文庫が売れない反面、電子書籍の市場規模は明らかに伸びています。

特にマンガの伸びはすごいです。その反面文庫などの文字ものについても年々シェアを拡大していますが、伸び率はいまいちです。これは文庫については電子書籍という新しい選択肢に対して機敏に行動していないからだと思います。

僕はマンガだけでなく、通常の書籍も電子書籍です。マンガはタブレットでも読むのですが、通常の書籍の場合はタブレットやスマホでは光が強いためあまり読んでいません。電子書籍端末の『kindle paperwhite』だと目が疲れにくく、紙媒体を読む感覚で電子書籍を読むことができます。

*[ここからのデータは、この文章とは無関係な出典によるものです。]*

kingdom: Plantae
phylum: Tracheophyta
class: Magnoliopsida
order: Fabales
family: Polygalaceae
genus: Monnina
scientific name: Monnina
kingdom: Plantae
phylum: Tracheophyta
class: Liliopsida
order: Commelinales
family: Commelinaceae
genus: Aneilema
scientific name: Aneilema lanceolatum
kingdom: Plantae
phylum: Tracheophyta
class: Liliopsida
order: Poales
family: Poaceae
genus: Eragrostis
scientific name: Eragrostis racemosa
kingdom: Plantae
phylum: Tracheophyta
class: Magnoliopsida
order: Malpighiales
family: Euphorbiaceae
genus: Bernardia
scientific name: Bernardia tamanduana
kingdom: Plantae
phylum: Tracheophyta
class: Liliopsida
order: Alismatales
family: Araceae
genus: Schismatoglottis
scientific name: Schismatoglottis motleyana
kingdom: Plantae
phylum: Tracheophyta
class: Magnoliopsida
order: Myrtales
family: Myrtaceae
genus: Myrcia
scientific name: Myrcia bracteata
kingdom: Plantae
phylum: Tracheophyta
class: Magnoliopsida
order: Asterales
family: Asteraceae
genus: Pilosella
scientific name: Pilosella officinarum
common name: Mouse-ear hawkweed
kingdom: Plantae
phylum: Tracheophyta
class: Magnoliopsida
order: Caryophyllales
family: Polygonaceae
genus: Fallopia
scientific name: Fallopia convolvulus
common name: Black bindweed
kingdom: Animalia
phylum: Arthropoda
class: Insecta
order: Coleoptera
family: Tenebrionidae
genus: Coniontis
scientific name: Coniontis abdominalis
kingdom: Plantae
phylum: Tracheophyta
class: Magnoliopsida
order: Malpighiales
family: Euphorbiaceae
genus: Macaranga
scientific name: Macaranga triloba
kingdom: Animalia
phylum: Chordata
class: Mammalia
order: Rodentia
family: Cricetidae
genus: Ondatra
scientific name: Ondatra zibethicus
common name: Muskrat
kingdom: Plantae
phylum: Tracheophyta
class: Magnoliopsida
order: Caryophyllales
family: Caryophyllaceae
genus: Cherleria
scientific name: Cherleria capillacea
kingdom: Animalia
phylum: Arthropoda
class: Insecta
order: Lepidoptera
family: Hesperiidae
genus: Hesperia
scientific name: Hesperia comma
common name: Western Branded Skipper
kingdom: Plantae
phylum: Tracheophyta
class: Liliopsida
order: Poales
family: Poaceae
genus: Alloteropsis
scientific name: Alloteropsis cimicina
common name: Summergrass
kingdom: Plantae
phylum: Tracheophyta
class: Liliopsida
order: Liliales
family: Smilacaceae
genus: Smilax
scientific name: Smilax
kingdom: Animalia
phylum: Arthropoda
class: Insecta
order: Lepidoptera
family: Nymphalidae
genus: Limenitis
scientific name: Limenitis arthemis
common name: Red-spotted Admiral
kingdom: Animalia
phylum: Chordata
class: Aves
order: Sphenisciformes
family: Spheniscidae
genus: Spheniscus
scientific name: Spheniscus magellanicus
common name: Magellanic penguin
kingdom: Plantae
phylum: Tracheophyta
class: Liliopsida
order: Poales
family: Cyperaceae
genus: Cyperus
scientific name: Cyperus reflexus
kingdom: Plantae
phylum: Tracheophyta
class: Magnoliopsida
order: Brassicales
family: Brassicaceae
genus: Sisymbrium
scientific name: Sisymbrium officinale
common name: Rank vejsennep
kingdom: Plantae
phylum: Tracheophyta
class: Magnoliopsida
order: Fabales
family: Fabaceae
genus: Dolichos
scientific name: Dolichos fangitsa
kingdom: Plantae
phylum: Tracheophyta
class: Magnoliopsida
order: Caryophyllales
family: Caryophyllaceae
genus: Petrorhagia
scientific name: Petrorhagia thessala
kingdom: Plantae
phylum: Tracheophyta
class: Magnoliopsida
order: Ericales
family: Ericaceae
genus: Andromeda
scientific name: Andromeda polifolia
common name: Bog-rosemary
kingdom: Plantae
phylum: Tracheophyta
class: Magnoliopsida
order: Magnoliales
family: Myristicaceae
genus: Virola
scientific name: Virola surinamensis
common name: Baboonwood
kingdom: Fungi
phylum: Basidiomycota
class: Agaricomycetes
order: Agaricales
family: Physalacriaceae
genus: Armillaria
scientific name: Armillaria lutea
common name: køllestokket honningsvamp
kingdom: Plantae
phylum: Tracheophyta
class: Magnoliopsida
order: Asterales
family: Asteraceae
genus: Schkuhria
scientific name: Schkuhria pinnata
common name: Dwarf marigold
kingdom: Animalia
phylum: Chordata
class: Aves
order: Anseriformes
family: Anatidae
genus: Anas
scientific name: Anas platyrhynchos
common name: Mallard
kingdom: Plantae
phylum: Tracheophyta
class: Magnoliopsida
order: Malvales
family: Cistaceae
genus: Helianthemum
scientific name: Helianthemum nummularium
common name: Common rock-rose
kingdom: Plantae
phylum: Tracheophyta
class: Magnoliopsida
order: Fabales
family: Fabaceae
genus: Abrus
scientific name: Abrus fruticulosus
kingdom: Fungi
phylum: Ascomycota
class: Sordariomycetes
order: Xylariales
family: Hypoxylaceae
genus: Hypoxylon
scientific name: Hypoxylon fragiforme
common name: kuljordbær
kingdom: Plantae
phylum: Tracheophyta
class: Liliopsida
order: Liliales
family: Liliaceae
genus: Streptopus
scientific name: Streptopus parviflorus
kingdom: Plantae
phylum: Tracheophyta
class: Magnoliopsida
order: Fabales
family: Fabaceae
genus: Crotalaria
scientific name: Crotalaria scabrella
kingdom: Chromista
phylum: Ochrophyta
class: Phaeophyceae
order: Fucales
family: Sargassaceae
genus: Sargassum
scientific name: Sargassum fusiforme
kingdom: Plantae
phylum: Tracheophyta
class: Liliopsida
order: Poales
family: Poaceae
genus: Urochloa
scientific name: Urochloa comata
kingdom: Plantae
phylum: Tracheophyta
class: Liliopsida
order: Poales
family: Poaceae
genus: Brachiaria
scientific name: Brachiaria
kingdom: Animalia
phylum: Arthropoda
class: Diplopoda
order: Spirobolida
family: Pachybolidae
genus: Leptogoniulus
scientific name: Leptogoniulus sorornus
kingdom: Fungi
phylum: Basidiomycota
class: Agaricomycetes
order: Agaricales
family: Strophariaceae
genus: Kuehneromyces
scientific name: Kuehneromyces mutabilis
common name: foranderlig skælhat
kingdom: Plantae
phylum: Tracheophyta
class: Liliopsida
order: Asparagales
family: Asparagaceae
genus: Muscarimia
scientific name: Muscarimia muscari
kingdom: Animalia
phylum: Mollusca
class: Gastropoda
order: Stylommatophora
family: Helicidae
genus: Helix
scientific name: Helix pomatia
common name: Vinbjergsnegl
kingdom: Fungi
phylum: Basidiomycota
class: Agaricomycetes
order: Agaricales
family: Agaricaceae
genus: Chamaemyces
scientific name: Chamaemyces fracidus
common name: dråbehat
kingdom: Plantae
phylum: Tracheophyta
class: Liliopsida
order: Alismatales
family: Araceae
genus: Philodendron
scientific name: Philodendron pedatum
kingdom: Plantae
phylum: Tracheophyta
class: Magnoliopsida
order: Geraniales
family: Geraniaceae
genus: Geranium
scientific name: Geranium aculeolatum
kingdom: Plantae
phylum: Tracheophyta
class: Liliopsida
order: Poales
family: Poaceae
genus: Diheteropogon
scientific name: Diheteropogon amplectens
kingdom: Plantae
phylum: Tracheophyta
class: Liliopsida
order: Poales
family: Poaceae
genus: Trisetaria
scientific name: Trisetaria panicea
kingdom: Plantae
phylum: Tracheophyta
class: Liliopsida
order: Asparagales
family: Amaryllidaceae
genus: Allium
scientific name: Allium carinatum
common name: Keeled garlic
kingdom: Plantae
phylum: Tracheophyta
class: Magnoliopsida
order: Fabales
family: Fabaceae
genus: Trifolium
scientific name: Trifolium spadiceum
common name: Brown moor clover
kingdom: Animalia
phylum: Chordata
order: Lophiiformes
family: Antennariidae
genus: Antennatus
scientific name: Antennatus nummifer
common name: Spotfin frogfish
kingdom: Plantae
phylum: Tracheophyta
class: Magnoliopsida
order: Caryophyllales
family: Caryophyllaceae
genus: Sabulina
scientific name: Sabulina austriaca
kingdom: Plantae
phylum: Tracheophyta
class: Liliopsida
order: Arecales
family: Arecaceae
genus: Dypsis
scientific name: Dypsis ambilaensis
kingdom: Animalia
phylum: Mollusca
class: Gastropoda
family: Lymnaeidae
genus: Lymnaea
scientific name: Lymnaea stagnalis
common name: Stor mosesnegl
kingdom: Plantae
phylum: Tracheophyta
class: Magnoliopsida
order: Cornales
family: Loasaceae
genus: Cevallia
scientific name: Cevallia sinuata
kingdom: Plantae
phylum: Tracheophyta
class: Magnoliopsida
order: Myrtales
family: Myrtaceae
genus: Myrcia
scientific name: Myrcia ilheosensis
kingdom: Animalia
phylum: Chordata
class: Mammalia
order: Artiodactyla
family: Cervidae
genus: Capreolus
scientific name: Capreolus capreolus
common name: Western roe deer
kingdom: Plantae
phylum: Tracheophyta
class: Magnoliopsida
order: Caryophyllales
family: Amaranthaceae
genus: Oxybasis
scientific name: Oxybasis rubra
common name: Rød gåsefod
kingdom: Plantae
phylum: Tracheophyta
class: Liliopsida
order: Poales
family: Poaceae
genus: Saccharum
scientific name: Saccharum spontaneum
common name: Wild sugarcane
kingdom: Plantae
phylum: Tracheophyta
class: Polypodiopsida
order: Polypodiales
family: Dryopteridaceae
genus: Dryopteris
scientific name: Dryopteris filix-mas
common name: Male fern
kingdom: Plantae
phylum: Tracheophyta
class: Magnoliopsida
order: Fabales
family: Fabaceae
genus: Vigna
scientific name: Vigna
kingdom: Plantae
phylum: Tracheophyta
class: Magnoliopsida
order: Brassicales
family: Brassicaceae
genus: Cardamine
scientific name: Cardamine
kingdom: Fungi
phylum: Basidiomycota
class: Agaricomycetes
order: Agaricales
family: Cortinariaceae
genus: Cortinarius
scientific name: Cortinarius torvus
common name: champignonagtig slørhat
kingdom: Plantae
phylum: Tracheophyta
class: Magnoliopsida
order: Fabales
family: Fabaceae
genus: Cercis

図書館を攻撃せず、シェアを伸ばしている電子書籍業界でどのように文庫を販売するかを考えるほうがよっぽど建設的だと思います。

西野さんが5500冊寄贈

今年の頭、キングコングの西野さんは自身の絵本『えんとつ町のプペル』をネット上で無料公開しました。無料公開して絵本業界の市場を破壊するやら散々攻撃されていましたが、結果としては上半期最大の大ヒットを記録しました。

今回の騒動でも西野さんは早かったですね。自身の最新作『 革命のファンファーレ ~現代のお金と広告~ 』を図書館へ5500冊も自腹で寄贈するとのことです。騒動を逆手に取った見事な戦略と言わざるを得ないです。

まとめ

出版業界は確かに今苦しい状況が続いているかもしれません。ですが、僕は出版業界の怠慢が一番の原因だと思っています。本屋さんは一切割引もしないし、取り寄せを頼むと1週間以上の時間がかかります。今やアマゾンで簡単に安価で古本が手に入り、翌日に配送されることを考えれば怠慢であるとしか言えないでしょう。

また、電子書籍の流通量が増えているにもかかわらず、対応があまりにも遅すぎます。未だに電子書籍端末はkindleやkobo頼みです。もう少し時代に沿った販売を行う必要があると思います。

僕は松井社長の考え方が正しいとはどうしても思えません。

むしろこんな人が社長できちんと経営ができるのか不安さえ覚えます。僕が大株主なら即座に松井清人社長解任の議題提案をしていたと思います。

まあ、出版業界に注目を集めたということは功績といってもいいかもしれませんね。